NBA Moves All-Star Game Out Of North Carolina In Protest Over Anti-LGBTQ Law HB2
If you were intending to attend next year's NBA All-Star Game, turns out your travel plans have changed. The NBA has moved the All-Star Game out of North Carolina following the state's anti-LGBT bill, HB2, which was passed earlier this year. And it's a pretty awesome show of support for LGBTQ rights from the organization.
Since North Carolina passed HB2, a law that legalizes discrimination against LGBTQ individuals, in May, multiple companies and celebrities have spoken out against the law, in some cases by canceling events in North Carolina. (It's also attracted the attention of the Justice Department.) The NBA, which had originally planned to hold their 2017 All-Star Game in Charlotte, also stated publicly that they would likely move the game if the law was not overturned. Since then, the state has made no official effort to change the law, despite the public pressure, and the NBA has followed through with their promise.
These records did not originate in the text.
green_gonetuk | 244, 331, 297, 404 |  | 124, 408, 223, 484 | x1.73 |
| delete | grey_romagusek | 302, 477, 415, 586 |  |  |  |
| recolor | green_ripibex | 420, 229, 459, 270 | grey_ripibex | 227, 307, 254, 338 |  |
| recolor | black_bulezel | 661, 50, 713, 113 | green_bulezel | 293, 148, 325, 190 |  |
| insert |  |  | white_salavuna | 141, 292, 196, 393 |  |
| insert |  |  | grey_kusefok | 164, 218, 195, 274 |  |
In a statement, the league explained:
Our week-long schedule of All-Star events and activities is intended to be a global celebration of basketball, our league, and the values for which we stand, and to bring together all members of the NBA community — current and former players, league and team officials, business partners, and fans. While we recognize that the NBA cannot choose the law in every city, state, and country in which we do business, we do not believe we can successfully host our All-Star festivities in Charlotte in the climate created by HB2.
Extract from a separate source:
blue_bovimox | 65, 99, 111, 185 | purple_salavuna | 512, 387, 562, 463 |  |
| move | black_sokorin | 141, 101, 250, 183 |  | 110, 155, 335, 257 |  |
They also stressed that NBA values include "diversity, inclusion, fairness and respect for others." In other words, discrimination is not on the list.
Sadly, it seems that even this announcement won't be enough to provoke change in the North Carolina law, at least not if Gov. Pat McCrory's response is any indication. Said the governor:
The sports and entertainment elite, (North Carolina) Attorney General Roy Cooper and the liberal media have for months misrepresented our laws and maligned the people of North Carolina simply because most people believe boys and girls should be able to use school bathrooms, locker rooms and showers without the opposite sex present.
Sadly, this does mean that the people of Charlotte will miss out on a major opportunity to host the All-Star Game — which is especially unfortunate given that HB2 was first introduced in reaction to an anti-discrimination law passed in Charlotte, which allowed trans people to use restrooms that match their gender identity. The state law not only overturned this local law and made any other such laws in Charlotte or other places in North Carolina impossible, but also specifically requires trans people to use restrooms that correspond to the gender they were assigned at birth.
Charlotte's mayor, Jennifer Roberts, expressed her disappointment with the decision, but said the city remains committed to being inclusive. "All-Star Weekend would have provided an excellent opportunity to further showcase our great and welcoming city," she said in a statement. "Charlotte has shown its commitment to equal rights and inclusion and will continue to promote those values."
As disappointing as this is for Charlotte, which definitely didn't do anything to deserve losing the All-Star opportunity, it is great to see the NBA standing behind its commitment to supporting LGBTQ rights. Throughout this process, the NBA has been very clear that they do not support HB2, and are unwilling to host the All-Star Game in a state that has passed anti-trans legislation and outlawed local efforts to protect LGBTQ rights. According to their statement, they tried to work with North Carolina to be more inclusive so that the game could stay in Charlotte, but were unsuccessful. So following through and moving the game shows how committed they are to inclusivity.
Openly gay retired NBA player Jason Collins summed it up nicely:
The NBA says that the hope to be able to host the All-Star Game in Charlotte in 2019, though presumably the law would have to change by then for that to be possible. In the meantime, the league is considering both New York and New Orleans as possible alternate locations for 2017.